Text: David Maneke, 06. Dezember 2018

Am 30. November des Jahres ist die neue Platte der italienischen Psych-Band Sonic Jesus erschienen. „Memories“ heißt das gute Stück und es hält zumindest erstmal, was das selbst verliehene Label „Neo-Psychedelic“ verspricht. Denn das Album wirkt im Hörer, wobei die Aufgabe einen Erfahrungsbericht des geneigten Hörers abzulegen, heikel daherkommt. Denn sehr viele Durchläufe endeten damit, dass ich auf einmal wieder in der Realität aufgewacht bin. Man läuft Gefahr, sich in „Memories“ zu verlieren. Man vergisst dass man Musik hört und kann in Untiefen des Bewusstseins geführt werden, deren schiere Existenz den Menschen hinter den Ohren durchaus überraschen können. Im Grunde ist es das Gegenteil der klassischen Fahrstuhlmucke: Irgendwann vergisst man, dass man Musik hört. Aber anstatt auszusteigen, versinkt man eher drin. Diese Hörerfahrung alleine ist ein Erlebnis.

Das Dilemma liegt freilich auf der Hand: man setzt sich auch wissentlich der Gefahr aus, dass man nur die erste Hälfte des Albums in vollem Bewusstsein wahrnimmt, und dafür ist die Musik dann doch zu schade. Also sollte man sicherstellen, dass man das Album, wenigstens ein paarmal, ganz laut hört, vielleicht ganz allein, vielleicht mal ohne Ablenkung.
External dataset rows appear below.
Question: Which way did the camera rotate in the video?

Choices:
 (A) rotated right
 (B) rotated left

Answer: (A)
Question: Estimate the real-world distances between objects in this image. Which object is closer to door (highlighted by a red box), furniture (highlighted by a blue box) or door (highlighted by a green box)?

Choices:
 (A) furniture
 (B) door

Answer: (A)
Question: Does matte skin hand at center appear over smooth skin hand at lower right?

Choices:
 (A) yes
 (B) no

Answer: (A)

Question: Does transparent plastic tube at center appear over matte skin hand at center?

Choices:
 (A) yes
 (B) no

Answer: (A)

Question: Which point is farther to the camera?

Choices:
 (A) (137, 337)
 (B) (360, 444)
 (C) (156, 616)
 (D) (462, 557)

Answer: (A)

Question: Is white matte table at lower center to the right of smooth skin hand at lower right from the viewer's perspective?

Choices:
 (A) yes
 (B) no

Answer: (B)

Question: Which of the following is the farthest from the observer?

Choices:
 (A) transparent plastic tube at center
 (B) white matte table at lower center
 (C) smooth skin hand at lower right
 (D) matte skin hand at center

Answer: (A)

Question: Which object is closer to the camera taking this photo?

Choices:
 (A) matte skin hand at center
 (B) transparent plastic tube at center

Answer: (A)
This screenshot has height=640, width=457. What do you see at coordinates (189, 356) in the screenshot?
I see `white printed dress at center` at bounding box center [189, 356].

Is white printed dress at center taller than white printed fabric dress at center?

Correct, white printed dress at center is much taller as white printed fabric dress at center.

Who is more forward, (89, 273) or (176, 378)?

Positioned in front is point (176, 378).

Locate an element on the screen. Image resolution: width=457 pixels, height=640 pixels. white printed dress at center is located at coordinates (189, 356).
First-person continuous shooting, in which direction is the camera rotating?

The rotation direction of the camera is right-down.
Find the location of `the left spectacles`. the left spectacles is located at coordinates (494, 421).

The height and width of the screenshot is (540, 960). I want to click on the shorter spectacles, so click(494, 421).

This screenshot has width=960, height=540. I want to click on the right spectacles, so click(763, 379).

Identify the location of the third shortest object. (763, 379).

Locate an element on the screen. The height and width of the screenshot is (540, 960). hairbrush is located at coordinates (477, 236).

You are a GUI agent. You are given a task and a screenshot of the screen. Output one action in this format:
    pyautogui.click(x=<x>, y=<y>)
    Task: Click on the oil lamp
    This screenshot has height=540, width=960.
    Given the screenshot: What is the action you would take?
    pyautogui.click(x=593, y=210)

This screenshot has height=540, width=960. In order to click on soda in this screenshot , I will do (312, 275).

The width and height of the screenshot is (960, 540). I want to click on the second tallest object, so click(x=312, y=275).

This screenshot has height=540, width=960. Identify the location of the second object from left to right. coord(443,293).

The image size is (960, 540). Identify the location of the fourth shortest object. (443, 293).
Das tut ja ohnehin von Zeit zu Zeit mal gut und je nach empfundenen Weltschmerz ist „Memories“ da ein sehr passendes Album (Auf einer Skala von 1 [Leonidenartig gute Laune] bis 10 [Matt Berninger im schlimmstem Liebeskummer], deckt „Memories“ bestimmt 4-8 wunderbar ab!).

Die Band hat sich seit dem – grandiosen – 2017er Album „Grace“ künstlerisch nochmal radikalisiert. An manchen Tagen (zum Beispiel am 9. September, siehe Tracklist) hätte man meinen können, eine vergessene, frühe Interpol-Platte zu hören, so viel treibende, düstere Getragenheit entfaltet sich in den Songs des soeben abgelösten Albums. Für „Memories“ aber haben sich Sonic Jesus ein ganz anderes Muster zum Prinzip gemacht: es ist die Wiederholung, die zur treibenden musikalischen Kraft von „Memories“ wird. Das kommt zwar auch nicht aus dem Nichts, aber die Entschlossenheit, mit der diese Entscheidung durchgezogen wird, ist angesichts der kurzen Zeit zwischen beiden Alben beeindruckend.

Einerseits beschenkt uns die Band mit einem dichten, durchaus sperrigen aber sehr spannenden Album, an dem nicht alles komplett rund ist, aber doch so unendlich viel mehr, als es nur auf eine gute Idee zu reduzieren. Andererseits, aus einer ganz anderen Betrachtungsweise aber eine womöglich ebenso große künstlerische Leistung, umgehen Sonic Jesus mit „Memories“ die Gefahr, sich als Band abzunutzen – ohne sich gleichwohl komplett auf links zu drehen. Diese heikle Balance zwischen Weiterentwicklung und Entfremdung navigiert die Band grandios. So erweist sich „Memories“ als ein beeindruckendes Psych-Rock-Album, suhlt sich nicht im Schlamm der (Psych-)Vergangenheit, steht da ganz autonom in der musikalischen Landschaft herum und trägt seine Wurzeln aber doch angenehm zurückhaltend im Rucksack, ohne ständig nach ihnen zu sehen.

Und so soll diese Rezension mit einer doppelten Hörempfehlung schließen: Natürlich soll der geneigte Leser „Memories“ hören. Ganz anders, genauso reizend ist aber auch „Grace“. Beide Alben bezeugen die Stilsicherheit und Kreativität, die Sonic Jesus als Band ausmacht.

06.12.2018 Berlin – Toast Hawai
11.12.2018 Frankfurt – Cave
12.12.2018 München – Milla
13.12.2018 (AT) Wien – Viper Room
14.12.2018 Mannheim – Blau

Update: Die komplette Tour musste leider gecancelt werden.